»»

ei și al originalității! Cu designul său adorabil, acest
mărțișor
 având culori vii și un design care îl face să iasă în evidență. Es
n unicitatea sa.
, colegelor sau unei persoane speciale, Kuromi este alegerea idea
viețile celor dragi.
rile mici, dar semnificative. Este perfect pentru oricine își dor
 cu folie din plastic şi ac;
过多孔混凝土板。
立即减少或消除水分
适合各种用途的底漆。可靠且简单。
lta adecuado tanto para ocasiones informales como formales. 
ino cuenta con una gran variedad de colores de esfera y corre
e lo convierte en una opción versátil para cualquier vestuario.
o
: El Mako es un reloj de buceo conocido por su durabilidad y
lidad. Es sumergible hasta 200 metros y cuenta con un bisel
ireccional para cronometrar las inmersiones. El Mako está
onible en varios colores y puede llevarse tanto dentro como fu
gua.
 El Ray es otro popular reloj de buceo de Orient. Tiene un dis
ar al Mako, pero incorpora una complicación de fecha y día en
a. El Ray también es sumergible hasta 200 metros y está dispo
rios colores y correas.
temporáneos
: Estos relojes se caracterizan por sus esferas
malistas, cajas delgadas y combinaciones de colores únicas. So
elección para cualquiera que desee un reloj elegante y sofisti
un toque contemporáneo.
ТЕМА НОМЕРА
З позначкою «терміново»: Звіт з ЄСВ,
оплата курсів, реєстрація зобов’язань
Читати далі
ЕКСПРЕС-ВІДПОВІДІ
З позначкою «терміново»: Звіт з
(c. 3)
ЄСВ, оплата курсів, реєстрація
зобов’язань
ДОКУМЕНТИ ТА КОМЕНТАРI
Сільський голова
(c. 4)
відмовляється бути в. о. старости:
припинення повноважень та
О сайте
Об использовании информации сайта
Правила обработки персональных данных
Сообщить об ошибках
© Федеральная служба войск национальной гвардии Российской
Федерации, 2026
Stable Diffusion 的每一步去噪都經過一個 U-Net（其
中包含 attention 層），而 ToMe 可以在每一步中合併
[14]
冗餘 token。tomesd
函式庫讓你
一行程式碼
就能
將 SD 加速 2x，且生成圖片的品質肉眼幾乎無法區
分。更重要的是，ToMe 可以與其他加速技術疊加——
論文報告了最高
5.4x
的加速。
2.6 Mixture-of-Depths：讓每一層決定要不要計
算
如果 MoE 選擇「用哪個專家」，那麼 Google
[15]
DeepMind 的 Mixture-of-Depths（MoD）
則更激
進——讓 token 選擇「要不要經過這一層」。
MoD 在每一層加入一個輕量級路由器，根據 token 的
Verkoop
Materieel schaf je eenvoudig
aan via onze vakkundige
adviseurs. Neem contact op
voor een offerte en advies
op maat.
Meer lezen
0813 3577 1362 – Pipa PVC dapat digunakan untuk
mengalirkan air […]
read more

««

## Your instructions
Reproduce the text of all the entries above line for line, without changing anything.

## Exercise result
ei și al originalității! Cu designul său adorabil, acest
mărțișor
 având culori vii și un design care îl face să iasă în evidență. Es
n unicitatea sa.
, colegelor sau unei persoane speciale, Kuromi este alegerea idea
viețile celor dragi.
rile mici, dar semnificative. Este perfect pentru oricine își dor
 cu folie din plastic şi ac;
过多孔混凝土板。
立即减少或消除水分
适合各种用途的底漆。可靠且简单。
lta adecuado tanto para ocasiones informales como formales. 
ino cuenta con una gran variedad de colores de esfera y corre
e lo convierte en una opción versátil para cualquier vestuario.
o
: El Mako es un reloj de buceo conocido por su durabilidad y
lidad. Es sumergible hasta 200 metros y cuenta con un bisel
ireccional para cronometrar las inmersiones. El Mako está
onible en varios colores y puede llevarse tanto dentro como fu
gua.
 El Ray es otro popular reloj de buceo de Orient. Tiene un dis
ar al Mako, pero incorpora una complicación de fecha y día en
a. El Ray también es sumergible hasta 200 metros y está dispo
rios colores y correas.
temporáneos
: Estos relojes se caracterizan por sus esferas
malistas, cajas delgadas y combinaciones de colores únicas. So
elección para cualquiera que desee un reloj elegante y sofisti
un toque contemporáneo.
ТЕМА НОМЕРА
З позначкою «терміново»: Звіт з ЄСВ,
оплата курсів, реєстрація зобов’язань
Читати далі
ЕКСПРЕС-ВІДПОВІДІ
З позначкою «терміново»: Звіт з
(c. 3)
ЄСВ, оплата курсів, реєстрація
зобов’язань
ДОКУМЕНТИ ТА КОМЕНТАРI
Сільський голова
(c. 4)
відмовляється бути в. о. старости:
припинення повноважень та
О сайте
Об использовании информации сайта
Правила обработки персональных данных
Сообщить об ошибках
© Федеральная служба войск национальной гвардии Российской
Федерации, 2026
Stable Diffusion 的每一步去噪都經過一個 U-Net（其
中包含 attention 層），而 ToMe 可以在每一步中合併
[14]
冗餘 token。tomesd
函式庫讓你
一行程式碼
就能
將 SD 加速 2x，且生成圖片的品質肉眼幾乎無法區
分。更重要的是，ToMe 可以與其他加速技術疊加——
論文報告了最高
5.4x
的加速。
2.6 Mixture-of-Depths：讓每一層決定要不要計
算
如果 MoE 選擇「用哪個專家」，那麼 Google
[15]
DeepMind 的 Mixture-of-Depths（MoD）
則更激
進——讓 token 選擇「要不要經過這一層」。
MoD 在每一層加入一個輕量級路由器，根據 token 的
Verkoop
Materieel schaf je eenvoudig
aan via onze vakkundige
adviseurs. Neem contact op
voor een offerte en advies
op maat.
Meer lezen
0813 3577 1362 – Pipa PVC dapat digunakan untuk
mengalirkan air […]
read more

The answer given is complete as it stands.